- _Alıştırma metni_
..........

Yargıtay Kararı 22. Hukuk Dairesi 2012/22817 E. 2012/23342 K. 18.10.2012 T.

YARGITAY KARARI
DAİRE : 22. Hukuk Dairesi
ESAS NO : 2012/22817
KARAR NO : 2012/23342
KARAR TARİHİ : 18.10.2012

MAHKEMESİ :Asliye Hukuk Mahkemesi

DAVA : Davacı, feshin geçersizliğine ve işe iadesine karar verilmesini istemiştir.
Mahkeme, isteği kısmen hüküm altına almıştır.
Hüküm süresi içinde davalı avukatı tarafından temyiz edilmiş olmakla, dava dosyası için Tetkik Hakimi … tarafından düzenlenen rapor dinlendikten sonra dosya incelendi, gereği konuşulup düşünüldü:

Y A R G I T A Y K A R A R I

Davacı vekili, iş sözleşmesinin haklı ve geçerli sebep olmadan işverence feshedildiğini ileri sürerek feshin geçersizliğine ve işe iadesine karar verilmesini, boşta geçen süre ücret ve diğer haklar ile işe başlatılmama halinde ödenmesi gereken tazminatın belirlenmesini istemiştir.

..........

- _Veri öğeleri_
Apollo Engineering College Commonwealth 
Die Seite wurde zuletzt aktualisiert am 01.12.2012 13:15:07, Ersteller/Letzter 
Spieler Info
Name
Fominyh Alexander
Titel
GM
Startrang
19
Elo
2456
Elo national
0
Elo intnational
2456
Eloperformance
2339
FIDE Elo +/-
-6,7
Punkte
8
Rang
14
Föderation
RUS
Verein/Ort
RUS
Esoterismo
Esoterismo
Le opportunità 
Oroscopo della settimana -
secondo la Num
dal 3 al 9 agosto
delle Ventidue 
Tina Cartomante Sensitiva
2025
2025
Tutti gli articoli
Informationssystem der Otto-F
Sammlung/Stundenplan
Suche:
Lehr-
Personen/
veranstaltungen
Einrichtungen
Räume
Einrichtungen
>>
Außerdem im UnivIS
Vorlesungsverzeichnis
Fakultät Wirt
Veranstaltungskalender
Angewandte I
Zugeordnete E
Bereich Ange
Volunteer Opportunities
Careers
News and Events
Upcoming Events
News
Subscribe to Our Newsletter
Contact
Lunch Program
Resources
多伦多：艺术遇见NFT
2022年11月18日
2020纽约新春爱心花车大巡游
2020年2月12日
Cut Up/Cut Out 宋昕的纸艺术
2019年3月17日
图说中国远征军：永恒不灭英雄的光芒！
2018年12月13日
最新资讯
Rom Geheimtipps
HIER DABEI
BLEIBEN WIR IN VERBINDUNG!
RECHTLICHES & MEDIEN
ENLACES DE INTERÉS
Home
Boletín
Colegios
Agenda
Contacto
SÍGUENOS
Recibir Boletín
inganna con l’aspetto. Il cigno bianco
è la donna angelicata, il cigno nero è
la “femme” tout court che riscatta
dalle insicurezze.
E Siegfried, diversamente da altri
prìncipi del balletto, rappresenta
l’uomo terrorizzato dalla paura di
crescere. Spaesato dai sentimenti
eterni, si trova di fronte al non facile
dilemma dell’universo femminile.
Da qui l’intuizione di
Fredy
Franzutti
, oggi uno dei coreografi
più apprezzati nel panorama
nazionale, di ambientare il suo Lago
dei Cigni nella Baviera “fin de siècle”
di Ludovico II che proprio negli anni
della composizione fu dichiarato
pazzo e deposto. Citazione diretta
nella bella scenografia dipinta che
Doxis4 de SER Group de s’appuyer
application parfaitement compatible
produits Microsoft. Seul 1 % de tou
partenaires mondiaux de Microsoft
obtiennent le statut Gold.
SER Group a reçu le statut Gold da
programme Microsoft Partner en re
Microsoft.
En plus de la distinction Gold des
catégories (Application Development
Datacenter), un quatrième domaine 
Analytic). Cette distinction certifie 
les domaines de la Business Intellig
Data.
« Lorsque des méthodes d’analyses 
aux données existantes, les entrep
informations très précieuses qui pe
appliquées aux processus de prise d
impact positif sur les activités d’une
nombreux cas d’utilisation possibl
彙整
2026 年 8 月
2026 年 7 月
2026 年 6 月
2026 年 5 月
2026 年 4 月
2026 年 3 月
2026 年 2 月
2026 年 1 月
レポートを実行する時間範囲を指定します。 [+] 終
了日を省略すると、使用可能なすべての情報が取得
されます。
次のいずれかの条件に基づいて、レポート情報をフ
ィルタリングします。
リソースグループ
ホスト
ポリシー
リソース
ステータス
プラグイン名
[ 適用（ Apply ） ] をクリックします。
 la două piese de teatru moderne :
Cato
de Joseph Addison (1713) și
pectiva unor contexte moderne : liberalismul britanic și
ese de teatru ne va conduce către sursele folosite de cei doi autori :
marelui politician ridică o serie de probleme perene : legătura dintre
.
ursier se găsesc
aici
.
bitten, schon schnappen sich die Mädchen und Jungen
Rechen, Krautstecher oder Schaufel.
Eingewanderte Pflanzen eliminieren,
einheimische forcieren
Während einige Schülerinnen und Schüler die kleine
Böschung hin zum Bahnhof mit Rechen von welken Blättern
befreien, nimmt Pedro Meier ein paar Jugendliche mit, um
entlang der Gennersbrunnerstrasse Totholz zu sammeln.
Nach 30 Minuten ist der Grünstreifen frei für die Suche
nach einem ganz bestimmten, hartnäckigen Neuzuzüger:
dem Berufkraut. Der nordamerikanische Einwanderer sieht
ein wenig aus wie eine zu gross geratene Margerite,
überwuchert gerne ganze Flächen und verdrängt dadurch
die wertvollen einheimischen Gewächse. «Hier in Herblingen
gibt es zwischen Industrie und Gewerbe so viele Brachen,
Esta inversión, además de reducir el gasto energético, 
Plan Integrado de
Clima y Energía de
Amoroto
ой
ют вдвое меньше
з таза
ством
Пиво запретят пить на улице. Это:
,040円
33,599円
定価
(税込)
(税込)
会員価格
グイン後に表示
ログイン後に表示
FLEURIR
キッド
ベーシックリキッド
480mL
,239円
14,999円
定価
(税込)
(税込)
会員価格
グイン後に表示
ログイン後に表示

..........

- _Çalışma görevi_
Yukarıdaki Yargıtay kararının tamamını lütfen hiçbir değişiklik yapmadan kopyalayın.

- _Alıştırma çıktısı_
Yargıtay Kararı 22. Hukuk Dairesi 2012/22817 E. 2012/23342 K. 18.10.2012 T.

YARGITAY KARARI
DAİRE : 22. Hukuk Dairesi
ESAS NO : 2012/22817
KARAR NO : 2012/23342
KARAR TARİHİ : 18.10.2012

MAHKEMESİ :Asliye Hukuk Mahkemesi

DAVA : Davacı, feshin geçersizliğine ve işe iadesine karar verilmesini istemiştir.
Mahkeme, isteği kısmen hüküm altına almıştır.
Hüküm süresi içinde davalı avukatı tarafından temyiz edilmiş olmakla, dava dosyası için Tetkik Hakimi … tarafından düzenlenen rapor dinlendikten sonra dosya incelendi, gereği konuşulup düşünüldü:

Y A R G I T A Y K A R A R I

Davacı vekili, iş sözleşmesinin haklı ve geçerli sebep olmadan işverence feshedildiğini ileri sürerek feshin geçersizliğine ve işe iadesine karar verilmesini, boşta geçen süre ücret ve diğer haklar ile işe başlatılmama halinde ödenmesi gereken tazminatın belirlenmesini istemiştir.